ONTARIO REGULATION 391/97

CHILD SUPPORT GUIDELINES

Income

Pattern of income
17. (1) If the court is of the opinion that the determination of a parent’s or spouse’s annual income under section 16 would not be the fairest determination of that income, the court may have regard to the parent’s or spouse’s income over the last three years and determine an amount that is fair and reasonable in light of any pattern of income, fluctuation in income or receipt of a non-recurring amount during those years. O. Reg. 446/01, s. 5.

Family Law Act - O. Reg. 391/97


Some of the most common types of non-recurring income that courts deal with are:

1. RRSP Redemption. Even though RRSP redemptions are included in your income for tax purposes, a one-off RRSP redemption normally would not be considered part of your income for child support or spousal support purposes. However, if you had a pattern of cashing in a certain amount of RRSPs each year, the results might be different.

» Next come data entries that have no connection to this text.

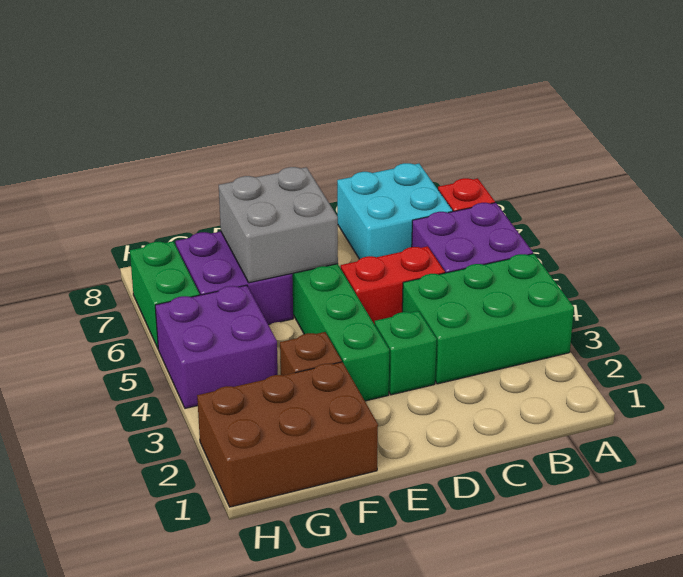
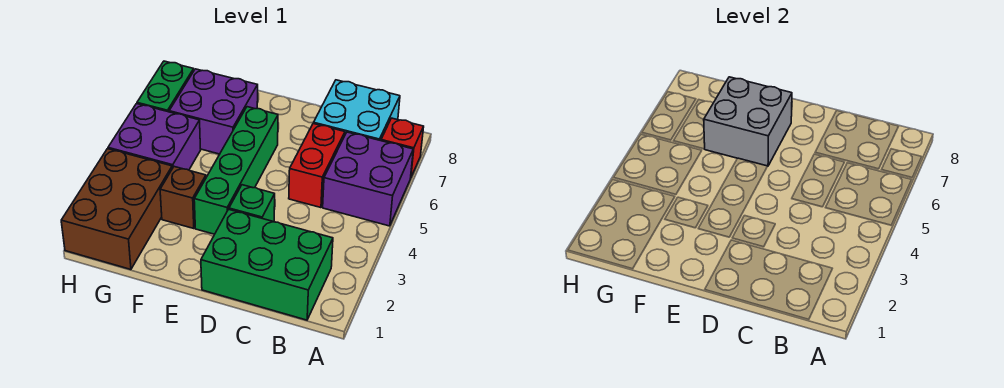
green brick A3:C4 level 1 -> green brick B1:D2 level 1
red brick C5:D5 level 1 -> red brick C5:C6 level 1
brown brick F1:H2 level 1 -> brown brick G1:H3 level 1

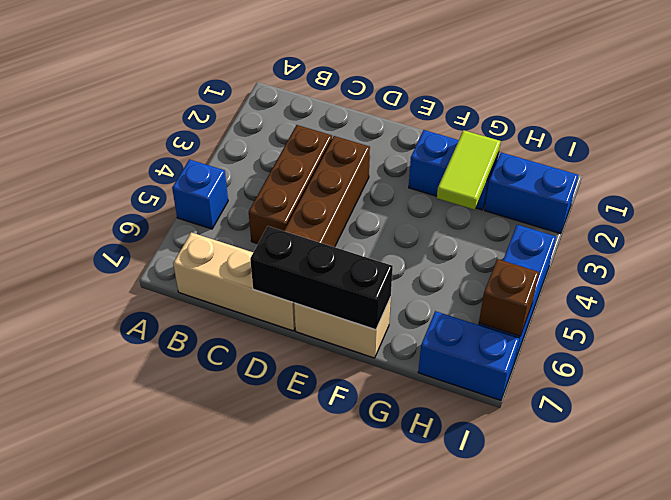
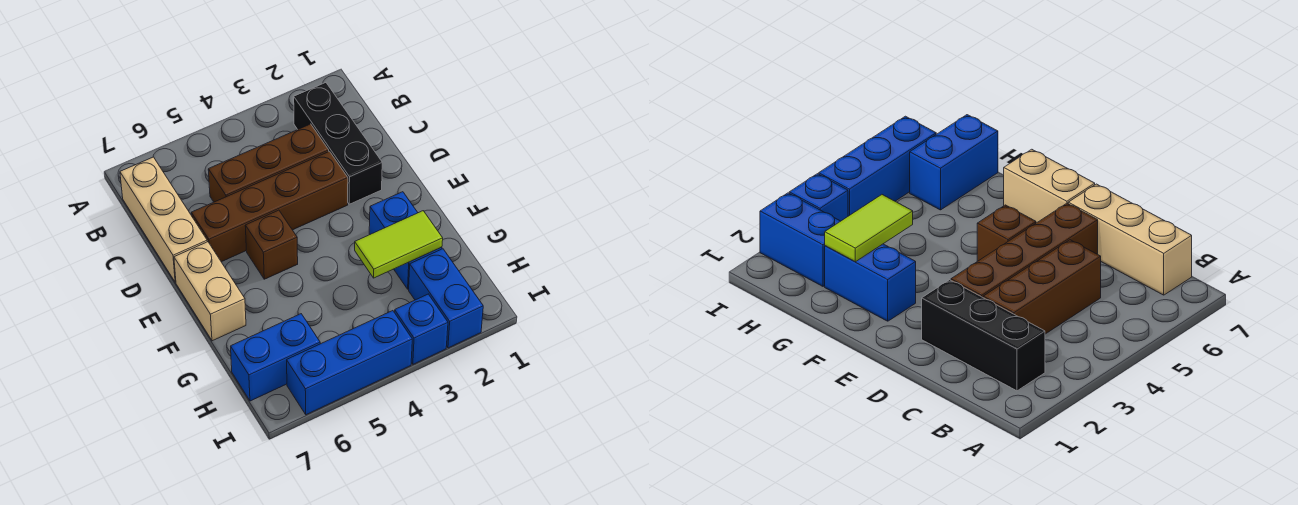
blue brick A5 level 1 -> blue brick I3 level 1
black brick D7:F7 level 2 -> black brick B2:D2 level 1
blue brick H7:I7 level 1 -> blue brick H6:H7 level 1
brown brick I6 level 2 -> brown brick E5 level 1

2. Stock Options. The law about including stock options in income is less clear. If you exercise stock options on a regular basis, the chances are that they will be included in your income. However, if you exercise stock options only once, and this is not part of your normal pattern of income, there are leading cases that say this should be included in income and also that say this should not be included in income. If you have a significant amount of one-off income from stock options, get a good family law lawyer and be prepared to roll the dice.

3. Severance Packages. These are normally included in income for support purposes, even if you find a job right away and so have an unusually high income in the year the severance package was paid.

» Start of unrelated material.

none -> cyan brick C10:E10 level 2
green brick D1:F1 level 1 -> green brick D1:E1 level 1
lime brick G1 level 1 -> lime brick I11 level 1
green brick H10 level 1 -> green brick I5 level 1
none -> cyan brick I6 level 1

4. Personal Injury Awards. Generally, if the damages you receive in a personal injury award are for pain and suffering, this does not need to be included in your income for purposes of calculating support. If the damages you receive are for loss of income, these generally do get included in income for support purposes. If you’re negotiating an out of court settlement of your personal injury suit, you can guess how you want the settlement to read.

5. Capital Gains. The treatment of this type of income is all over the map, but generally one-off capital gains are considered income for purposes of calculating support. On the other hand, generally one-off capital losses are not used to reduce income for purposes of calculating support. The most usual case where capital gains will not be included in income is where the gains are immediately re-invested. For instance, if you sell a business, and re-invest the proceeds into a new business, then generally the capital gains from the sale of your business won’t be considered as part of your income for purposes of calculating child support and spousal support.